In der Eingrenzung des Themas „Arbeitgeber, die helfen, die Welt besser zu machen“ haben wir den Befragten auch die Unternehmenskultur als ein Instrument genannt, über das die Gesellschaft positiv beeinflusst werden kann. Wie geht man in Ihrem Unternehmen miteinander um?
Ich denke, dass es als Unternehmen am wichtigsten ist, sich genau diese Frage immer mal wieder ernsthaft zu stellen. Wie gehen wir miteinander um? Ich hatte oben schon erwähnt, dass wir als Team in den letzten Jahren stark gewachsen sind. Es ist nur natürlich, dass es da auch mal ruckelt, alles andere wäre unrealistisch. Wichtig ist, dass man es nicht unter den Tisch kehrt, sondern anspricht. Wir hatten bei Avocadostore in der Vergangenheit immer mal wieder das Bedürfnis, unsere Werte und unsere Art des Zusammenarbeitens zu hinterfragen. Meist kamen dabei produktive Lösungen heraus, wie beispielsweise eine nötige Strukturveränderung oder ein anderes Meeting-Format, also kleine Veränderungen, die gut umzusetzen waren. Als Führungskraft sollte man offen sein für Feedback und Wünsche von Arbeitnehmern, auch wenn manchmal der angesprochene Wunsch gar nicht die Lösung eines Problems ist. Genau das gilt es herauszufinden. Aber auch als Mitarbeiter:innen sollte man sich unbedingt trauen, Probleme oder Störfaktoren anzusprechen. Chef:innen sind auch nur Menschen, sie machen genauso Fehler wie alle anderen und wünschen sich meist tatsächlich ebenfalls, dass alle gerne zur Arbeit kommen und die Arbeitsatmosphäre stimmt. Eine gute Fehlerkultur zu pflegen ist nicht einfach und braucht Übung, aber ich bin fest davon überzeugt, dass sie viel zu einem tollen Arbeitsklima beitragen kann, weil jeder das Gefühl hat, Themen ansprechen zu dürfen und es dann auch tut.

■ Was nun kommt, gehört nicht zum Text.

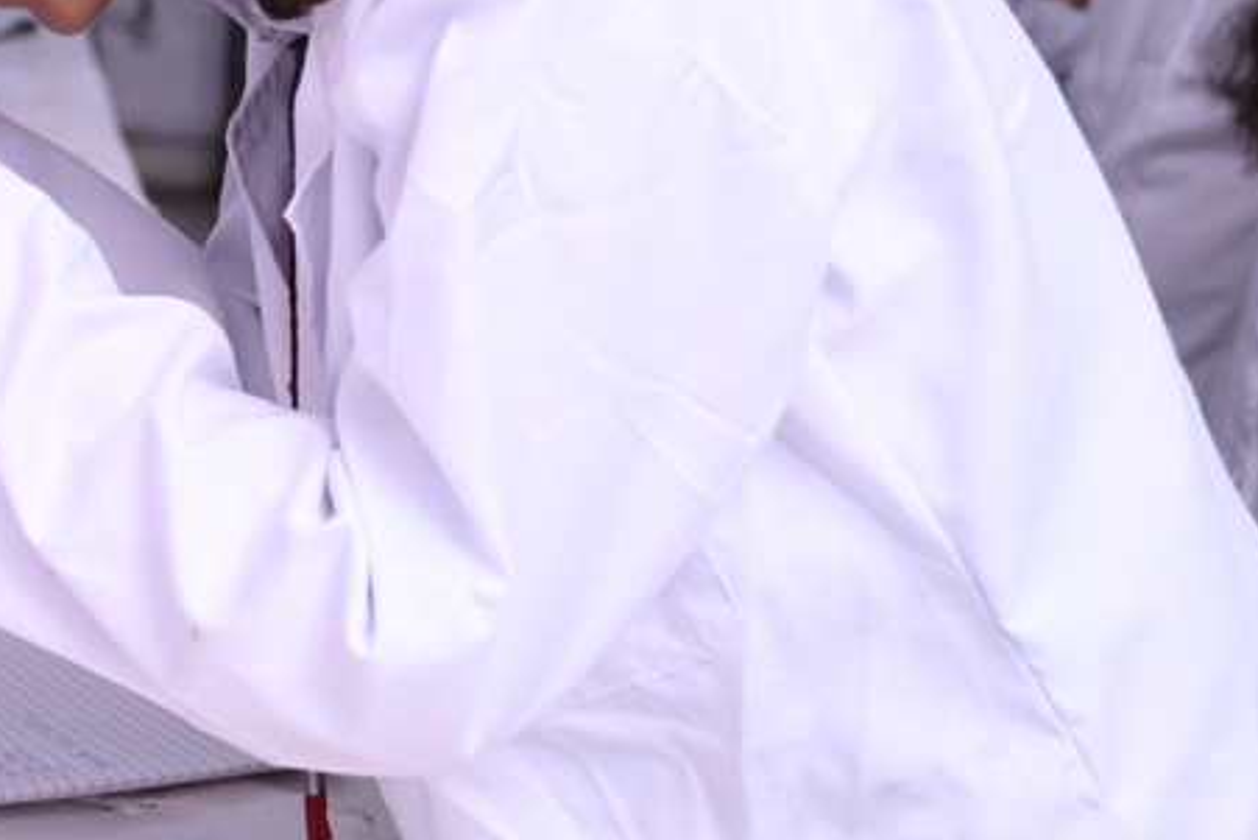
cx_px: -79
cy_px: 43
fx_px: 3356
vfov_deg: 14.1
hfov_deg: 20.4
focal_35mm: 96
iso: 800
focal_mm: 36
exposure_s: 1/125
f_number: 4
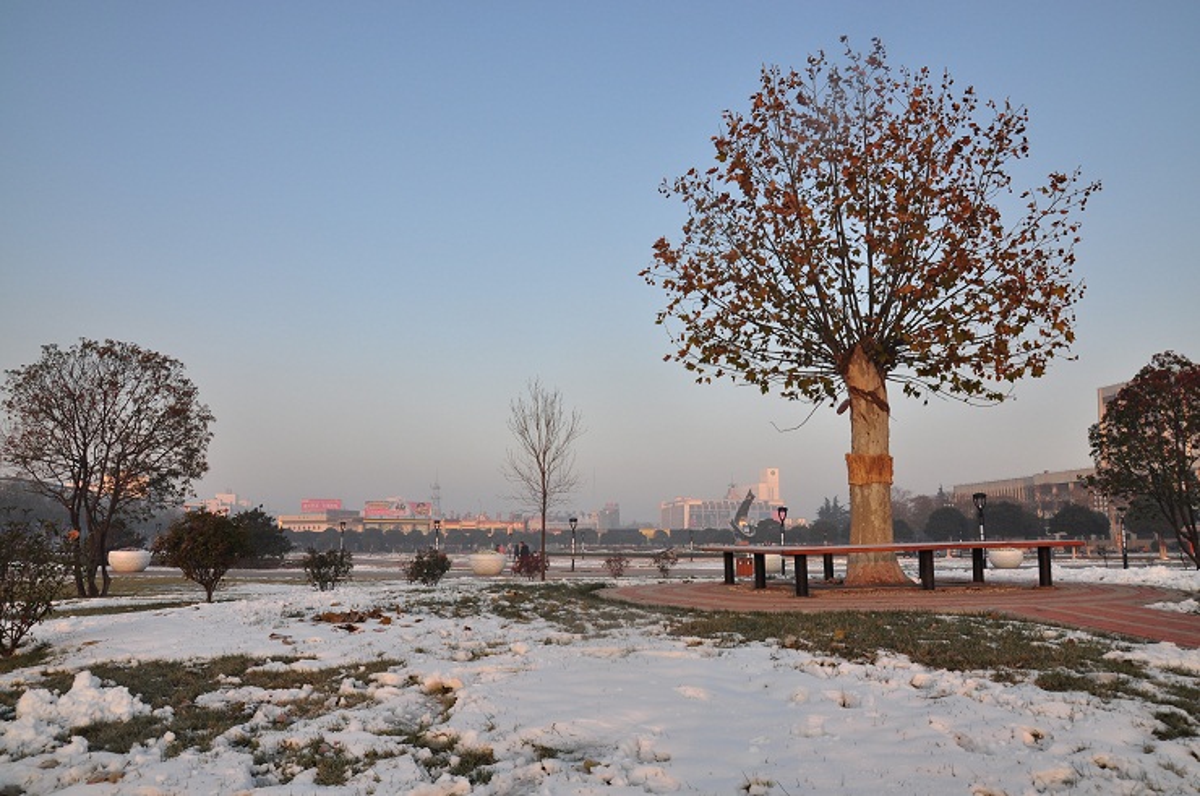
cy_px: 398
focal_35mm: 26
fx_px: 849
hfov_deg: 70.5
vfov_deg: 50.3
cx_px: 600
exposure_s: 1/200
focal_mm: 17
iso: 200
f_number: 7.1
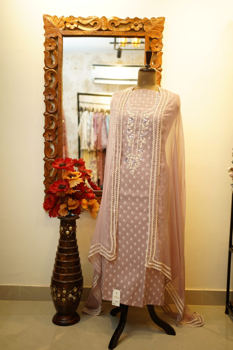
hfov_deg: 37.9
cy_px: 175
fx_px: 340
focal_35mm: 35
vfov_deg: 54.4
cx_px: 116
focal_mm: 35
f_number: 2
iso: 160
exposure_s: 1/125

Wie sollte die Welt in 10 Jahren aussehen und was sind die größten Herausforderungen auf diesem Weg?
Ich wünsche mir, dass es in 10 Jahren möglich ist, ein „sowohl als auch“ zu leben. Das heißt einen gesunden Planeten zu haben, mit dem Komfort unserer modernen, digitalen und globalen Welt. Eine der Herausforderungen wird sein, dass wir alle unser Konsumverhalten hinterfragen müssen und die Werte hinter Produkten wieder kennenlernen müssen. Konkret bedeutet das: weniger ist mehr, also weniger kaufen, aber besser, insbesondere mehr Qualität statt Quantität. Das Gemeinwohl von Unternehmen sollte gefördert und nicht gebremst werden und die Politik muss radikalere Entscheidungen treffen. Dass das geht, hat man ja während des Corona-Lockdowns gemerkt. Wir brauchen dafür mehr Menschen, die an einer Lösung arbeiten und weniger, die nur die Probleme sehen.